I'm working on a project to support Cypher clauses in Postgres psql. All PostgreSQL and Cypher commands will pass through Cypher's parser. For more details, see the following Q&A: How to differentiate a Cypher clause from an SQL clause in C?. In some cases, to build Cypher clauses, I need PostgreSQL-like rules. For example, the SET rule:
set_clause:
SET assign_list { set = true; }
| set_clause SET assign_list
;
This rule is hidden to avoid conflicts so that the calling order of the rules for the MATCH clause, for example, is as follows:
%start query
query:
...
match_clause
...
;
match_clause:
optional_opt MATCH pattern_list set_clause_opt
;
set_clause_opt:
/* empty */
| set_clause
;
set_clause:
SET assign_list { set = true; }
| set_clause SET assign_list
;
That is, the SET command only works in conjunction with another Cypher clause, such as MATCH. Otherwise, this will be a PostgreSQL command and will not be recognized by Cypher's parser. The problem is that there is a SET GRAPH command in the language I'm implementing. This command is defined in a separate rule, as the example below. This is causing some shift/reduce warnings because of the SET token definition in different rules.
SET GRAPH command:
query:
...
match_clause
| set_graph_clause
...
;
set_graph_clause:
SET graph_option EQUALS graph_path_list { graph_name = $4; }
;
graph_option:
GRAPH
| GRAPH_PATH
;
Considering that I need set_graph_clause
to be inside the query rule and that set_clause
is just combined with other rules, how to resolve this conflict?
The problem is that you need two tokens of lookahead to see whether the SET
is followed by a GRAPH
or GRAPH_PATH
token to known whether a SET
on the lookahead is part of a set_clause
that should be included with the current match_clause
or is a set_graph
that should be its own clause in the query.

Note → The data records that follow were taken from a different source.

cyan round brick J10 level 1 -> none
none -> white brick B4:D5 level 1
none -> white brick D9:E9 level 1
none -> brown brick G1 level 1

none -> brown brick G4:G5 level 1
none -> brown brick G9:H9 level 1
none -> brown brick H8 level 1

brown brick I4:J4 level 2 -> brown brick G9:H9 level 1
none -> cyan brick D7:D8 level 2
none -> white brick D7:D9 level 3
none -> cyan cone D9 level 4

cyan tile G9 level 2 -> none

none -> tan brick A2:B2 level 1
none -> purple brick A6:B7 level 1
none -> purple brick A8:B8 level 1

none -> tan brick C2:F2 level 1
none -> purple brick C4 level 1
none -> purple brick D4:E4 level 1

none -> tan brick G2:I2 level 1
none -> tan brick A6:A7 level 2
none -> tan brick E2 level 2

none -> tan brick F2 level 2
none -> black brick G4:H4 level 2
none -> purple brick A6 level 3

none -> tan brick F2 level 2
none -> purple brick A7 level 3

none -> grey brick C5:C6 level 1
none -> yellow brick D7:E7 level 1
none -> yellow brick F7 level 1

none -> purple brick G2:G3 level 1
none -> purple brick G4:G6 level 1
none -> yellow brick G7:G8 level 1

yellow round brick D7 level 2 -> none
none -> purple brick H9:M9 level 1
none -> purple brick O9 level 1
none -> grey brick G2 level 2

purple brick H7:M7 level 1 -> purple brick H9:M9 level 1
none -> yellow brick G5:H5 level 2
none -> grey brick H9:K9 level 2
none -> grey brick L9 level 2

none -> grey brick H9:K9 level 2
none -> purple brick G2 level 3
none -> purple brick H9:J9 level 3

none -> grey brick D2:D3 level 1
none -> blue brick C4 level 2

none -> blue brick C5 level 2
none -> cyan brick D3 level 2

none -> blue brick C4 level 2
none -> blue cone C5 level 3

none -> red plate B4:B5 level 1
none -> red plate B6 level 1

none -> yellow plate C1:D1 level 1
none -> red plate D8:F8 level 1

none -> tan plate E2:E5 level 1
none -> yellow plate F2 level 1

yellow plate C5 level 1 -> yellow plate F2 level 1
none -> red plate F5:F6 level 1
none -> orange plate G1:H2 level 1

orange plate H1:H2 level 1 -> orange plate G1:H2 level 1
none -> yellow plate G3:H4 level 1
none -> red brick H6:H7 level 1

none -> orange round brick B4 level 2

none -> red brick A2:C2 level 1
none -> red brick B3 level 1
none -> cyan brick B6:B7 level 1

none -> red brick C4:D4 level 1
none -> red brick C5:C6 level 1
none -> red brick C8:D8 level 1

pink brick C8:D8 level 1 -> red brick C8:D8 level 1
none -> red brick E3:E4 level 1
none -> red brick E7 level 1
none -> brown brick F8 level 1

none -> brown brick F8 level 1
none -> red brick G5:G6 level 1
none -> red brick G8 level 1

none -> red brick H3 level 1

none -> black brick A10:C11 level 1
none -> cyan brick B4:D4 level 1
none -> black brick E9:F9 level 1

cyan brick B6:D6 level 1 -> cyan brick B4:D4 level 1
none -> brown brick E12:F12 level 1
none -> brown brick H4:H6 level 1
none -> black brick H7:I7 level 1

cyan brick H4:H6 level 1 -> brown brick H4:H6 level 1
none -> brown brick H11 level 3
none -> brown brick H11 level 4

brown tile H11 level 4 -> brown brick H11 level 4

There are two basic approaches to making this work with an LR(1) parser
Don't try to combine the set clauses in the parser. Instead parse the query as a sequence of (potentially) independent clauses, and then after parsing go through the list and combine the set-clauses with the immediately preceeding match-clause. You can give a good error message at this stage if you see a set-clause in the "wrong" place.
Have your lexer tokenize SET GRAPH
and SET GRAPH_PATH
as single tokens. This way in the parser it is only one token and fits in the lookahead. This may be complex if you can have comments between the SET
and the GRAPH
Of course, there's a third option of using a more powerful parsing scheme like GLR or backtracking for more lookahead.